VCD: Mitigating Object Hallucinations in Large Vision-Language Models through Visual Contrastive Decoding

This is the official repo for Visual Contrastive Decoding, a simple, training-free method for mitigating hallucinations in LVLMs during decoding without utilizing external tools.

🔥 Update

[2023-11-29]: ⭐️ Paper of VCD online. Check out this link for details.
[2023-11-28]: 🚀🚀 Codes released.

🎯 Overview

We introduce Visual Contrastive Decoding (VCD), a simple and training-free method that contrasts output distributions derived from original and distorted visual inputs.
The new contrastive probability distribution for decoding is formulated as follows:

$$p_{vcd}(y \mid v, v', x) = softmax[ (1+\alpha)\times logit_\theta (y \mid v, x) - \alpha \times logit_\theta(y \mid v', x)],$$

The proposed VCD effectively reduces the over-reliance on statistical bias and unimodal priors, two essential causes of object hallucinations.

🕹️ Usage

Environment Setup

conda create -yn vcd python=3.9
conda activate vcd
cd VCD
pip install -r requirements.txt

How to Use VCD in LVLMs

The two core function of VCD, adding noise to images and generating text based on VCD sampling, are found in the vcd_utils folder. Scripts for using VCD sampling in LLaVA, InstructBLIP, and QwenVL are located in VCD/eval. We have annotated some key changes with ## cd_comment for easy location using ctrl+f.

To help you get started quickly, here's an example using LLaVA on how to replace the conventional sampling method with the VCD method during generation:

Add the following at the beginning of the start-up script:

from vcd_utils.vcd_sample import evolve_vcd_sampling
evolve_vcd_sampling()

The evolve_vcd_sampling function replaces the sampling function in the transformers library. The modified sampling function includes an option for visual contrastive decoding, while keeping the rest unchanged.

Slightly modify llava_llama.py:

a. Add contrastive decoding parameters in the LlavaLlamaForCausalLM class's forward function to avoid exceptions in model.generate.

b. Add the prepare_inputs_for_generation_cd function.
Add noise to the image:

from vcd_utils.vcd_add_noise import add_diffusion_noise
image_tensor_cd = add_diffusion_noise(image_tensor, args.noise_step)

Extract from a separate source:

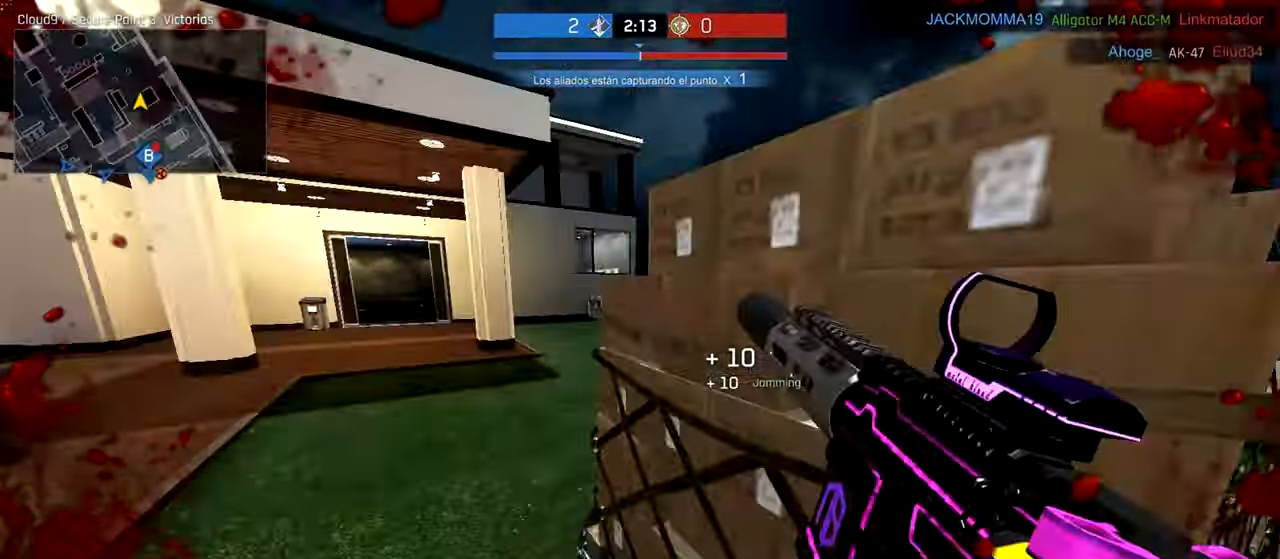
{"keys": ["w"], "mouse": [], "events": [[380, "a", "up"]]}
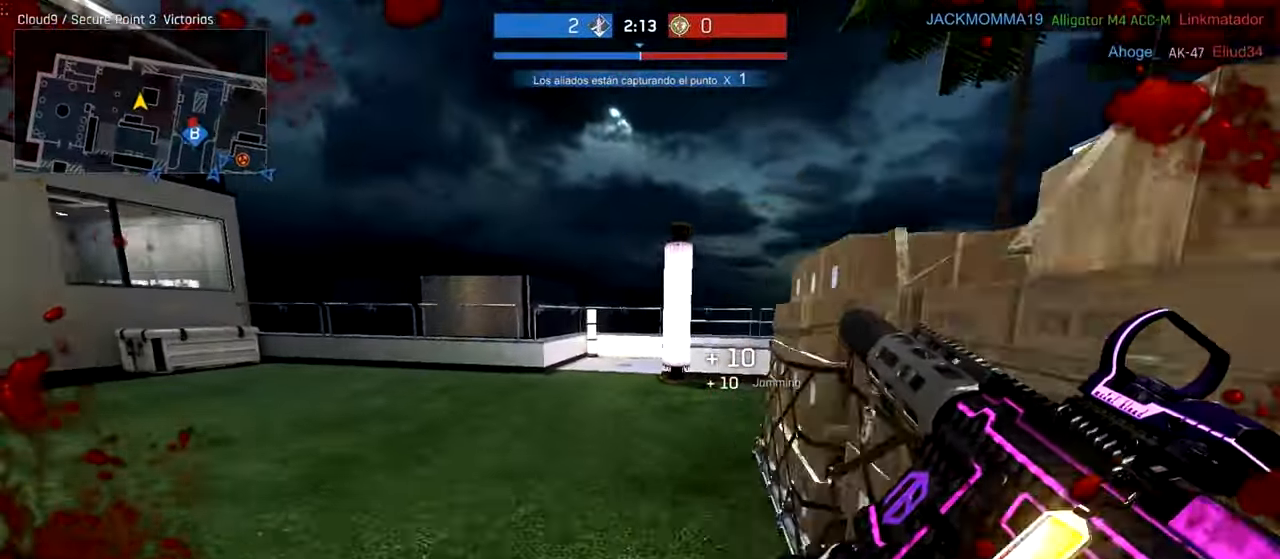
{"keys": ["a", "ctrl", "w"], "mouse": [], "events": [[20, "mouse_right", "down"], [240, "mouse_right", "up"], [280, "a", "down"], [280, "ctrl", "down"]]}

set the hyperparameter in the generate function:

output_ids = model.generate(
    input_ids,
    images=image_tensor.unsqueeze(0).half().cuda(),
    images_cd=(image_tensor_cd.unsqueeze(0).half().cuda() if image_tensor_cd is not None else None),
    cd_alpha = args.cd_alpha,
    cd_beta = args.cd_beta,
    do_sample=True)

🏅 Experiments

VCD significantly mitigates the object hallucination issue across different LVLM families. table 1(Part of). Results on POPE. Regular decoding denotes direct sampling, whereas VCD refers to sampling from our proposed contrastive distribution pvcd. The best performances within each setting are bolded.
Beyond mitigating object hallucinations, VCD also excels in general LVLM benchmarks, highlighting its wide-ranging applicability. figure 4. MME full set results on LLaVA-1.5. VCD consistently enhances LVLMs’ perception capacities while preserving their recognition competencies.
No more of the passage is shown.